Installing Condor onto your machine at Notre Dame is easy. The software and configuration files have already been made available in AFS, so a few simple commands will cause your machines to join the existing Condor pool. There are a few prerequisites that you must double-check first:

  1. Your machine must have AFS installed.
  2. Your machine must have a public network address and be able to communicate with other machines within the campus network.
  3. If you have a firewall, it must permit both UDP and TCP traffic on ports 9000-10000.
  4. You must have root access to your machine. If you do not, ask your system administrator to install Condor with these directions.
  5. Make sure that you fix this common hostname problem.

Installation

If you meet the above requirements, then install Condor following these steps.

Linux/Unix

  1. Login as root.
  2. Ensure that the condor user appears in /etc/passwd. If you must add it, use this entry:
    condor:x:108172:40:Condor Batch System:/afs/nd.edu/user37/condor:/bin/csh
  3. Add ~condor/software/bin and ~condor/software/sbin to your path.
  4. Run condor_init just once to create a few directories on your machine in /var/condor.
  5. Run ~condor/software/config/condor.boot start to start Condor.
  6. Set up your machine to start Condor when it boots:
    1. If you have /etc/rc.local, add ~condor/software/config/condor.boot start to the very end.
    2. If you have System V boot scripts, copy ~condor/software/config/condor.boot into the appropriate directories.

Mac

On a Macintosh (PPC or Intel), do the following:

  1. Login as root.
  2. Using the "Users" tool in the control panel, add a Condor user.
  3. Using "Applications/Utilities/NetInfo", edit the Condor user so that uid=108172 and home=/afs/nd.edu/user37/condor
  4. Copy ~condor/software/config/MacStartup/Condor into /Library/StartupItems.
  5. Reboot.


Common Hostname Problem on Linux

Newly installed Linux machines often have a common configuration problem that breaks several distributed systems, including Condor. Many programs need to determine their own IP address so that they can tell other machines how to contact them. This doesn't work with the default /etc/hosts on many Linux machines, which looks like this:

Incorrect /etc/hosts:

    127.0.0.1 machinename localhost localhost.localdomain

When a program attempts to determine it's own IP address, it will think it to be the loopback address 127.0.0.1. When it communicates that address to other machines, everyone gets confused. There are two solutions to this problem. You can either put the proper IP address in /etc/hosts, or you can leave it out entirely, and let DNS figure it out.
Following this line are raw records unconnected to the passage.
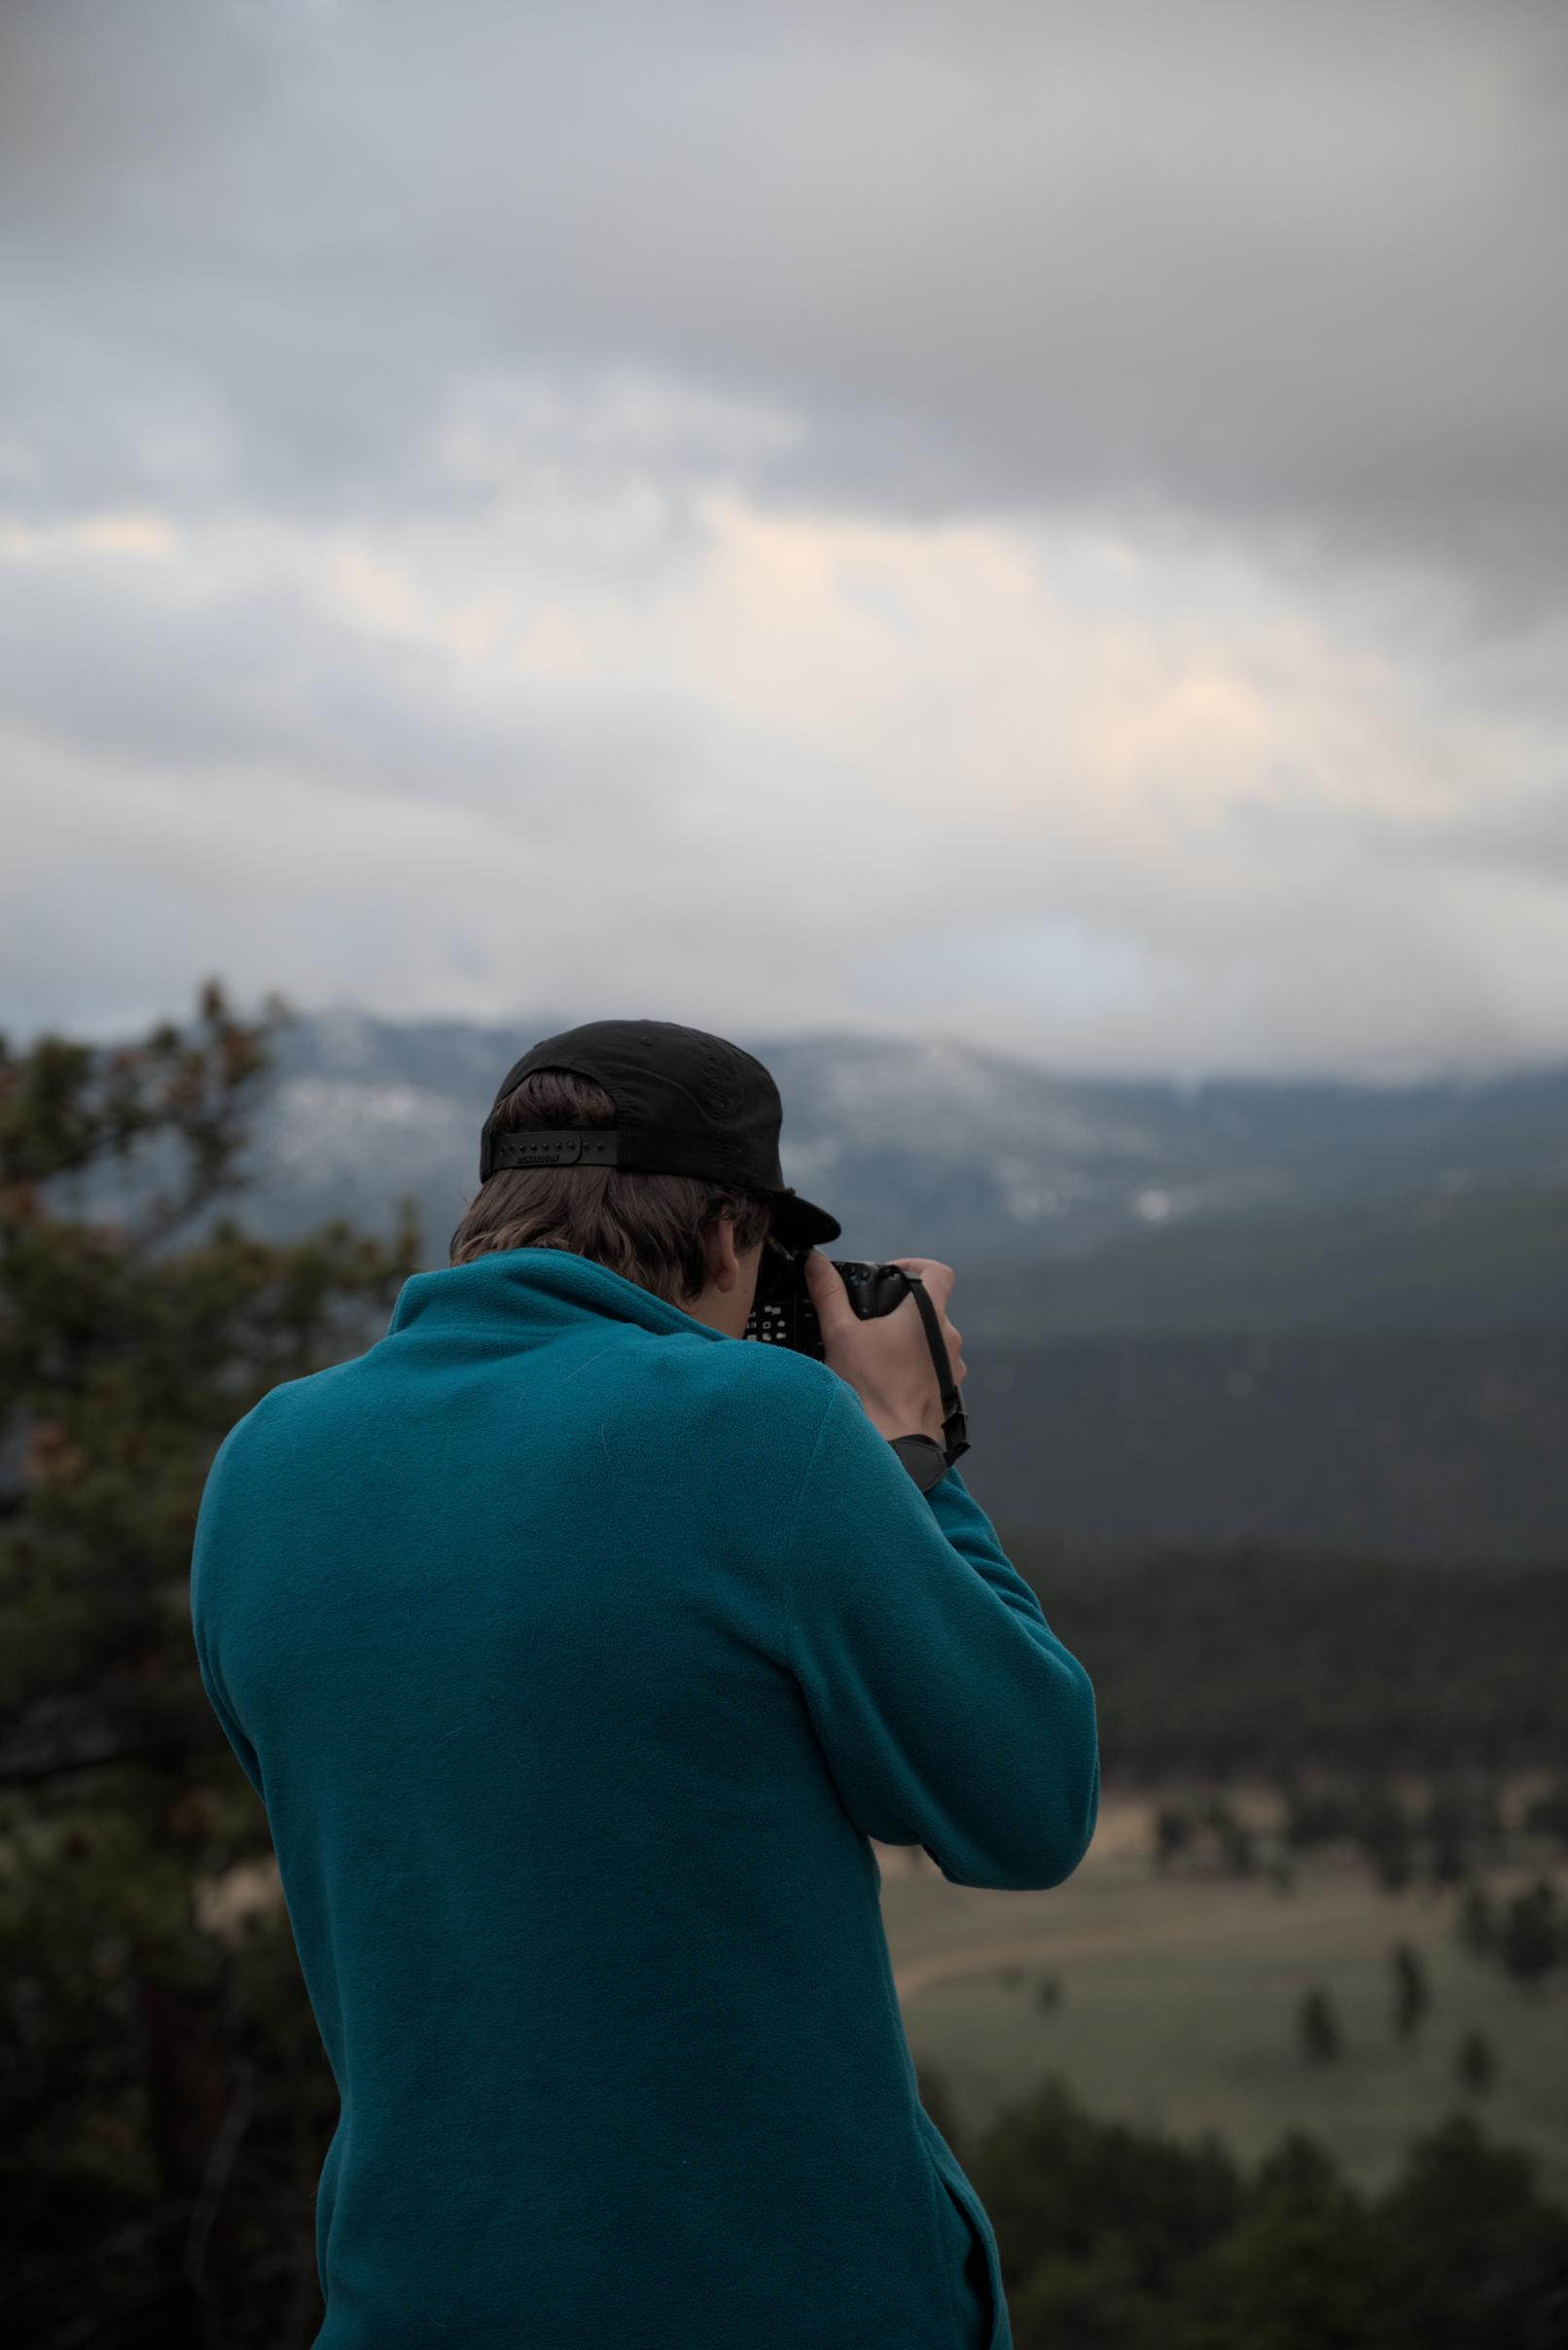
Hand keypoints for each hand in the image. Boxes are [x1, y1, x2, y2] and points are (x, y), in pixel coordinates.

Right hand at [803, 1252, 966, 1445]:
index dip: (916, 1265)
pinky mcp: (948, 1390)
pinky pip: (935, 1367)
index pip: (939, 1271)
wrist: (893, 1444)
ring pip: (933, 1339)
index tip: (893, 1275)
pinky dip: (915, 1365)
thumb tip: (817, 1264)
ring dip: (909, 1340)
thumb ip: (829, 1293)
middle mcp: (948, 1337)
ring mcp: (952, 1366)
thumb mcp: (840, 1333)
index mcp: (928, 1314)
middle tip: (873, 1321)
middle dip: (902, 1310)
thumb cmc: (870, 1390)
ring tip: (878, 1353)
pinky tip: (889, 1378)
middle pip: (931, 1307)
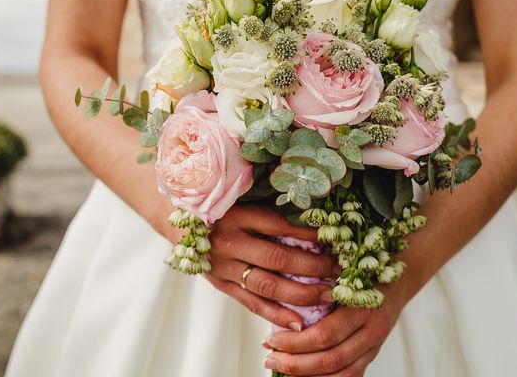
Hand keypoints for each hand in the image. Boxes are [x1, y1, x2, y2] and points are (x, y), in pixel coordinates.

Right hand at [204, 204, 338, 329]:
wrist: (177, 219)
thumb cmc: (220, 204)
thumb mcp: (239, 195)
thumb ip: (269, 202)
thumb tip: (313, 207)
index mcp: (236, 214)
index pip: (279, 224)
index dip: (308, 233)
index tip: (333, 237)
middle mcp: (229, 241)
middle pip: (277, 257)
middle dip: (313, 266)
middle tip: (339, 270)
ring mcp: (223, 266)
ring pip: (267, 285)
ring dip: (302, 292)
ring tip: (328, 295)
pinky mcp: (221, 285)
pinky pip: (252, 303)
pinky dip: (276, 314)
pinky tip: (299, 321)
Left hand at [262, 282, 410, 375]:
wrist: (399, 279)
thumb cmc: (363, 269)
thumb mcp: (343, 271)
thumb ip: (319, 285)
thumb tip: (280, 302)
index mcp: (362, 305)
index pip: (324, 334)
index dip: (295, 342)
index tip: (270, 339)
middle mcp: (372, 329)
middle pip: (331, 358)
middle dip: (296, 364)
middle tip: (269, 359)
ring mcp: (375, 345)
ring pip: (342, 374)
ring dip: (309, 376)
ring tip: (282, 369)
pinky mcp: (374, 354)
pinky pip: (352, 376)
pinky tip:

Correct /etc/hosts Option A:

    127.0.0.1 localhost localhost.localdomain
    1.2.3.4   machinename 

Correct /etc/hosts Option B:

    127.0.0.1 localhost localhost.localdomain

After making this change, either reboot the machine or run condor_restart -master to reset Condor.

Opening Firewall Ports

This only applies to CRC users. OIT/CSE machines already allow Condor access.

1. Run /etc/init.d/iptables stop to turn off all iptables.
2. Edit /etc/sysconfig/iptables and add the following lines before the "REJECT" line:

A RH-Firewall-1-INPUT  -s 129.74.0.0/16 -m state --state ESTABLISHED,NEW -p tcp -m tcp --dport 9000:10000 -j ACCEPT
A RH-Firewall-1-INPUT  -s 129.74.0.0/16 -m state --state ESTABLISHED,NEW -p udp -m udp --dport 9000:10000 -j ACCEPT

3. Restart iptables by running /etc/init.d/iptables start.

Note: This can also be accomplished by opening firewall ports between 9000 and 10000 using the firewall GUI tool.